Murein hydrolases (or peptidoglycan hydrolases) play diverse roles in bacteria, from controlled remodeling of the bacterial cell wall to lytic agents. In streptococci, some such hydrolases have been associated with competence-induced fratricide, a process where bacteria kill closely related cells to release DNA that can be taken up during natural transformation. Here, we characterize ScrM, a conserved competence-induced murein hydrolase from Streptococcus dysgalactiae comprising a CHAP domain, an SH3b domain, and an uncharacterized C-terminal domain (CCD). ScrM displayed lytic activity against pyogenic and salivarius group streptococci. Microscopy analysis of fluorescent fusions revealed that ScrM specifically localizes to midcell of sensitive cells, with binding and localization mediated primarily by CCD. Upon competence induction, cells became immune to ScrM due to expression of ScrI, a Fem-transferase-like protein.

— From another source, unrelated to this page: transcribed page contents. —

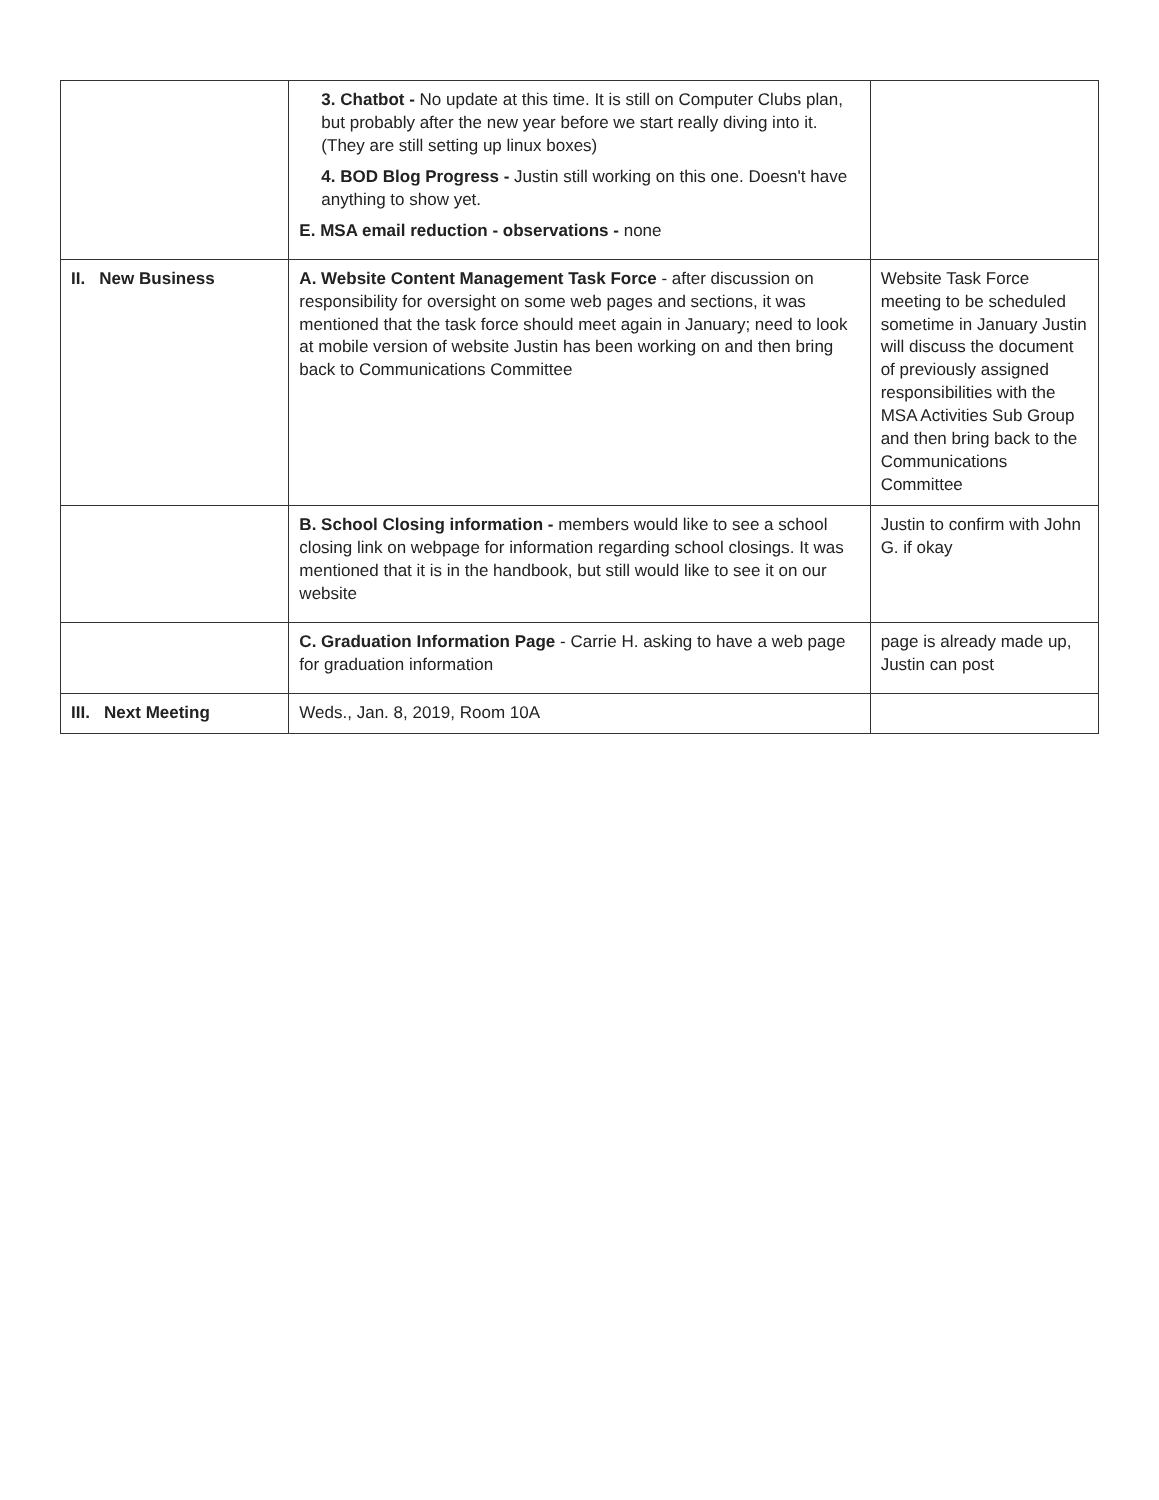| | 3. Chatbot - No update at this time. It is still on Computer Clubs plan, but probably after the new year before we start really diving into it. (They are still setting up linux boxes) 4. BOD Blog Progress - Justin still working on this one. Doesn't have anything to show yet. E. MSA email reduction - observations - none | |
| II. New Business | A. Website Content Management Task Force - after discussion on responsibility for oversight on some web pages and sections, it was mentioned that the task force should meet again in January; need to look at mobile version of website Justin has been working on and then bring back to Communications Committee | Website Task Force meeting to be scheduled sometime in January Justin will discuss the document of previously assigned responsibilities with the MSA Activities Sub Group and then bring back to the Communications Committee |
| | B. School Closing information - members would like to see a school closing link on webpage for information regarding school closings. It was mentioned that it is in the handbook, but still would like to see it on our website | Justin to confirm with John G. if okay |
| | C. Graduation Information Page - Carrie H. asking to have a web page for graduation information | page is already made up, Justin can post |
| III. Next Meeting | Weds., Jan. 8, 2019, Room 10A | |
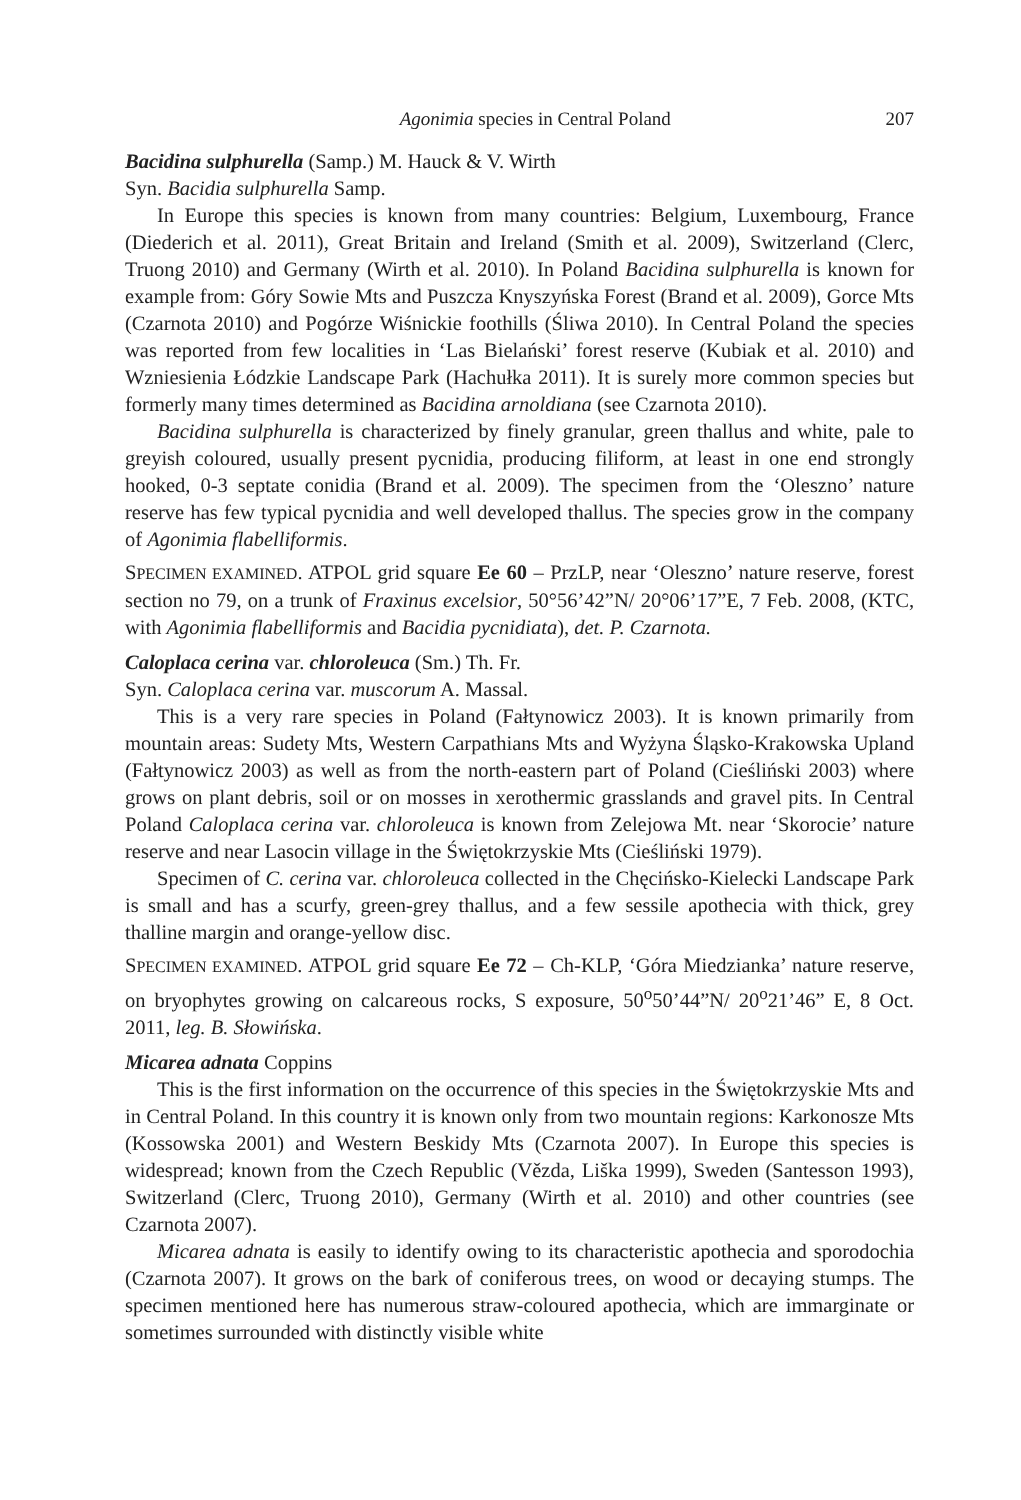Agonimia species in Central Poland 207
Bacidina sulphurella (Samp.) M. Hauck & V. Wirth
Syn. Bacidia sulphurella Samp.
In Europe this species is known from many countries: Belgium, Luxembourg, France (Diederich et al. 2011), Great Britain and Ireland (Smith et al. 2009), Switzerland (Clerc, Truong 2010) and Germany (Wirth et al. 2010). In Poland Bacidina sulphurella is known for example from: Góry Sowie Mts and Puszcza Knyszyńska Forest (Brand et al. 2009), Gorce Mts (Czarnota 2010) and Pogórze Wiśnickie foothills (Śliwa 2010). In Central Poland the species was reported from few localities in ‘Las Bielański’ forest reserve (Kubiak et al. 2010) and Wzniesienia Łódzkie Landscape Park (Hachułka 2011). It is surely more common species but formerly many times determined as Bacidina arnoldiana (see Czarnota 2010).
Bacidina sulphurella is characterized by finely granular, green thallus and white, pale to greyish coloured, usually present pycnidia, producing filiform, at least in one end strongly hooked, 0-3 septate conidia (Brand et al. 2009). The specimen from the ‘Oleszno’ nature reserve has few typical pycnidia and well developed thallus. The species grow in the company of Agonimia flabelliformis.
SPECIMEN EXAMINED. ATPOL grid square Ee 60 – PrzLP, near ‘Oleszno’ nature reserve, forest section no 79, on a trunk of Fraxinus excelsior, 50°56’42”N/ 20°06’17”E, 7 Feb. 2008, (KTC, with Agonimia flabelliformis and Bacidia pycnidiata), det. P. Czarnota.
Caloplaca cerina var. chloroleuca (Sm.) Th. Fr.
Syn. Caloplaca cerina var. muscorum A. Massal.
This is a very rare species in Poland (Fałtynowicz 2003). It is known primarily from mountain areas: Sudety Mts, Western Carpathians Mts and Wyżyna Śląsko-Krakowska Upland (Fałtynowicz 2003) as well as from the north-eastern part of Poland (Cieśliński 2003) where grows on plant debris, soil or on mosses in xerothermic grasslands and gravel pits. In Central Poland Caloplaca cerina var. chloroleuca is known from Zelejowa Mt. near ‘Skorocie’ nature reserve and near Lasocin village in the Świętokrzyskie Mts (Cieśliński 1979).
Specimen of C. cerina var. chloroleuca collected in the Chęcińsko-Kielecki Landscape Park is small and has a scurfy, green-grey thallus, and a few sessile apothecia with thick, grey thalline margin and orange-yellow disc.
SPECIMEN EXAMINED. ATPOL grid square Ee 72 – Ch-KLP, ‘Góra Miedzianka’ nature reserve, on bryophytes growing on calcareous rocks, S exposure, 50<sup>o</sup>50’44”N/ 20<sup>o</sup>21’46” E, 8 Oct. 2011, leg. B. Słowińska.
Micarea adnata Coppins
This is the first information on the occurrence of this species in the Świętokrzyskie Mts and in Central Poland. In this country it is known only from two mountain regions: Karkonosze Mts (Kossowska 2001) and Western Beskidy Mts (Czarnota 2007). In Europe this species is widespread; known from the Czech Republic (Vězda, Liška 1999), Sweden (Santesson 1993), Switzerland (Clerc, Truong 2010), Germany (Wirth et al. 2010) and other countries (see Czarnota 2007).
Micarea adnata is easily to identify owing to its characteristic apothecia and sporodochia (Czarnota 2007). It grows on the bark of coniferous trees, on wood or decaying stumps. The specimen mentioned here has numerous straw-coloured apothecia, which are immarginate or sometimes surrounded with distinctly visible white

We show by LC–MS/MS that ScrI incorporates Thr in place of Ala into the interpeptide bridges of peptidoglycan, which in turn prevents ScrM binding to midcell, thereby protecting the cells from self-lysis during competence. ScrM and ScrI are conserved among pyogenic streptococcal pathogens and represent new players in the cell wall biogenesis of these bacteria that may form a platform for the development of novel antimicrobial strategies.